- **Required work**: Repeat the lines below from the line with "scientific name: Cyanocitta cristata" up to and including the line with "scientific name: Sceloporus occidentalis".

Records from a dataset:
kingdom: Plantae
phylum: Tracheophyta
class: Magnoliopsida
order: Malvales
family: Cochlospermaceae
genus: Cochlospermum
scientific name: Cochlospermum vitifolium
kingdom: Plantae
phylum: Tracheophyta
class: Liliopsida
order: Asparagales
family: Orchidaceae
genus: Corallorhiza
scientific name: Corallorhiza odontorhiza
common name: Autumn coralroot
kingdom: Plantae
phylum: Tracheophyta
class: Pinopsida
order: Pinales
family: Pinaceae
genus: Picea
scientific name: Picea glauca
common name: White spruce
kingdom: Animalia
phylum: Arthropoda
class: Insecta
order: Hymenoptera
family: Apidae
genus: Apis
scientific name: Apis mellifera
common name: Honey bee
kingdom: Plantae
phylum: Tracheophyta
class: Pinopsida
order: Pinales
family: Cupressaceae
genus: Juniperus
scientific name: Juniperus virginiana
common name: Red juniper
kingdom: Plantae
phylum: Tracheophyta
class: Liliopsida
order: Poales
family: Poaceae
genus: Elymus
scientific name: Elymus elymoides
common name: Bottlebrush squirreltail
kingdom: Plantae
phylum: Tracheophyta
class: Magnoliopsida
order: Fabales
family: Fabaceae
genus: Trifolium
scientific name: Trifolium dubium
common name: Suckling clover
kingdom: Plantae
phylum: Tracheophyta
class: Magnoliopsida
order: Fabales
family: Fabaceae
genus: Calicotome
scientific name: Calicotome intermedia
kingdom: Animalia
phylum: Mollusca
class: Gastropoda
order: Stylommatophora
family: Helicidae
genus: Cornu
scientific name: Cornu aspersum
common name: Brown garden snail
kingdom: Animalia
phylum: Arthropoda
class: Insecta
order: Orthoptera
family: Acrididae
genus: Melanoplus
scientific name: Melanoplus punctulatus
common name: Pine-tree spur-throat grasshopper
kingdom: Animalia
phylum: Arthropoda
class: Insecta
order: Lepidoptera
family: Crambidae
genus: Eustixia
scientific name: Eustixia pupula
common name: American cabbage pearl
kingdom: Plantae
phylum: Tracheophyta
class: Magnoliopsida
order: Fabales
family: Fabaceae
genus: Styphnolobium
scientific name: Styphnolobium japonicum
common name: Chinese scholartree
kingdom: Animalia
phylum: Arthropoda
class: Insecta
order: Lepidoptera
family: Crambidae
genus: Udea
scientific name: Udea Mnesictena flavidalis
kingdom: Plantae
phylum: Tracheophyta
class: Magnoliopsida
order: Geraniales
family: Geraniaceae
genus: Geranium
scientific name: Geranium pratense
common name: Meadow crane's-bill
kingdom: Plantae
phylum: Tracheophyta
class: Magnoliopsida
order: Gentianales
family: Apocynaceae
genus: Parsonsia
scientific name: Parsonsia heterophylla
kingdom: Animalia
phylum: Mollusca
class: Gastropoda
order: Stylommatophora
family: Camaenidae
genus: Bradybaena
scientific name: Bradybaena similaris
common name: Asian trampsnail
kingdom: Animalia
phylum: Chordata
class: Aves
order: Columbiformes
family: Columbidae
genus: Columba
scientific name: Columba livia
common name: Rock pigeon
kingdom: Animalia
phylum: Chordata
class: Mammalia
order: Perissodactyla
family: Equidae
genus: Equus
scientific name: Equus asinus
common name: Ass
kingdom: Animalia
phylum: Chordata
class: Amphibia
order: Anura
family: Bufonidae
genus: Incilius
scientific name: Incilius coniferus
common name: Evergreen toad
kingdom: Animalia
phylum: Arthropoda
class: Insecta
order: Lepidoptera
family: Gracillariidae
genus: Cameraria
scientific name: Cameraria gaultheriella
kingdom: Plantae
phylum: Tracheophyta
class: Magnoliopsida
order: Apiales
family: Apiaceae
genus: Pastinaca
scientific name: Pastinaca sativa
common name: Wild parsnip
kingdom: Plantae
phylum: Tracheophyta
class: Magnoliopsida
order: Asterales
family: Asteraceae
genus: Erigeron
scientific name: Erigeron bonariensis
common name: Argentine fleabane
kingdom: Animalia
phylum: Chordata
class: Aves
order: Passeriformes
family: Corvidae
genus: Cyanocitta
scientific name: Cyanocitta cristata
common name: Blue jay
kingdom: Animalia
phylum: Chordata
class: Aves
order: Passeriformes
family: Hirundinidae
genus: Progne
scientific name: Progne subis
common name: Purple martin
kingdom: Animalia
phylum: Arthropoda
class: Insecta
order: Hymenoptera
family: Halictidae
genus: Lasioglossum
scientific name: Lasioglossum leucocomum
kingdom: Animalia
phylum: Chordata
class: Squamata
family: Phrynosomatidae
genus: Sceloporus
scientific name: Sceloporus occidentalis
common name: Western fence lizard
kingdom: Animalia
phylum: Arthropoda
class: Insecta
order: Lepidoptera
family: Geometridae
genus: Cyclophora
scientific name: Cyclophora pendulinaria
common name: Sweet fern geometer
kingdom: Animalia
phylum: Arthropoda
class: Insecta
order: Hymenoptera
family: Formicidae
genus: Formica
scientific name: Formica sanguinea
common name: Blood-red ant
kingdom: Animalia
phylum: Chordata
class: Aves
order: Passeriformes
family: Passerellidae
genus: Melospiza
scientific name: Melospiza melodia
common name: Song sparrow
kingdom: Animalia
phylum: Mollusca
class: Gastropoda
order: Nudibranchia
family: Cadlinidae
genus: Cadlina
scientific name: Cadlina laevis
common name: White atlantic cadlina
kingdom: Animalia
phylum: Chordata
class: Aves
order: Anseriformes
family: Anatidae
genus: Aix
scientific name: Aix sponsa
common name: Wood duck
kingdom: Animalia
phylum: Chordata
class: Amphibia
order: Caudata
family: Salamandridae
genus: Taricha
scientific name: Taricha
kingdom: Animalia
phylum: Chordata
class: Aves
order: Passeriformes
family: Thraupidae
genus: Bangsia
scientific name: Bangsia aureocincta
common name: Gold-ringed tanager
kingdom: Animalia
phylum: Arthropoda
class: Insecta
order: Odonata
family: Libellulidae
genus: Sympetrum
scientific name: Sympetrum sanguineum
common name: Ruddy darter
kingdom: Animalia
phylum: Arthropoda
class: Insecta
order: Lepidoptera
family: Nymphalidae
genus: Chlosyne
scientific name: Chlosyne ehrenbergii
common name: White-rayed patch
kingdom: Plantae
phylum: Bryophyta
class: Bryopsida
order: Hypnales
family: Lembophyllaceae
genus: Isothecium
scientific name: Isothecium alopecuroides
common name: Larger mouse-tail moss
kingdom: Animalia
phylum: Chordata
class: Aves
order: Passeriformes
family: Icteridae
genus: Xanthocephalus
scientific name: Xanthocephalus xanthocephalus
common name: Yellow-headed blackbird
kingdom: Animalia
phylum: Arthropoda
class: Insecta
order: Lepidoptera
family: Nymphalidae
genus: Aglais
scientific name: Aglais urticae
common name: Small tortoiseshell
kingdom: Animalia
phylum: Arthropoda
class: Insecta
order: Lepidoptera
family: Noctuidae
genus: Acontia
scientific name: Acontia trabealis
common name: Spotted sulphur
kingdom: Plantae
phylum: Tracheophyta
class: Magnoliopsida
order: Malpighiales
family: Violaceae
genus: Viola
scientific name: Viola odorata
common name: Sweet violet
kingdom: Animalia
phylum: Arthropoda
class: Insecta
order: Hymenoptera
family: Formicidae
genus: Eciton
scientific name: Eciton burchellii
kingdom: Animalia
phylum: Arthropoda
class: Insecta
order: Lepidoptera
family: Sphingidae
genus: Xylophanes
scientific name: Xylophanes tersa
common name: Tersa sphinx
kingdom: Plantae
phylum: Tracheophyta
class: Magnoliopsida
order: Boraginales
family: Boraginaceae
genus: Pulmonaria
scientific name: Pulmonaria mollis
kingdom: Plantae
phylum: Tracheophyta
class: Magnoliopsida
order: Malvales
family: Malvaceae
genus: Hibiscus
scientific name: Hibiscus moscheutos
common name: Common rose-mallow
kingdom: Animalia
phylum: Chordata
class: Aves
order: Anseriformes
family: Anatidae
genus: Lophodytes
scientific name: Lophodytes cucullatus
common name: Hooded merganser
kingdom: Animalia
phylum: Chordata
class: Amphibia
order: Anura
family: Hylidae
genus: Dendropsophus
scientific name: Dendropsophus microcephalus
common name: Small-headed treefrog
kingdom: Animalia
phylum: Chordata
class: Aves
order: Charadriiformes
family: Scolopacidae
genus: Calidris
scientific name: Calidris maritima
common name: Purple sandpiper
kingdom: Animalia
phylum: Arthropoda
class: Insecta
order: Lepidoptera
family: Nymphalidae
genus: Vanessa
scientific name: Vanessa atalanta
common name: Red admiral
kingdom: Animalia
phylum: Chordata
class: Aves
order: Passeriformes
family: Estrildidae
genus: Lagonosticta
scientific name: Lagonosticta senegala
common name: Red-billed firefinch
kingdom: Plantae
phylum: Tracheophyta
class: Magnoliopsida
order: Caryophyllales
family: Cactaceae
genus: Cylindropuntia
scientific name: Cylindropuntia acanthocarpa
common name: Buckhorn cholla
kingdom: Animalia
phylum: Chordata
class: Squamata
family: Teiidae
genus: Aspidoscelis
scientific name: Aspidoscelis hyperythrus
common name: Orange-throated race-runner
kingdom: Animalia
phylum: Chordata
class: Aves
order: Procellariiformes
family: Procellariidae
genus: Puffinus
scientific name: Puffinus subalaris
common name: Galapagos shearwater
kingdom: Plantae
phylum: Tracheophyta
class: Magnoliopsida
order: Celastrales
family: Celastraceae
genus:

- **Reply**:
scientific name: Cyanocitta cristata
common name: Blue jay
kingdom: Animalia
phylum: Chordata
class: Aves
order: Passeriformes
family: Hirundinidae
genus: Progne
scientific name: Progne subis
common name: Purple martin
kingdom: Animalia
phylum: Arthropoda
class: Insecta
order: Hymenoptera
family: Halictidae
genus: Lasioglossum
scientific name: Lasioglossum leucocomum
kingdom: Animalia
phylum: Chordata
class: Squamata
family: Phrynosomatidae
genus: Sceloporus
scientific name: Sceloporus occidentalis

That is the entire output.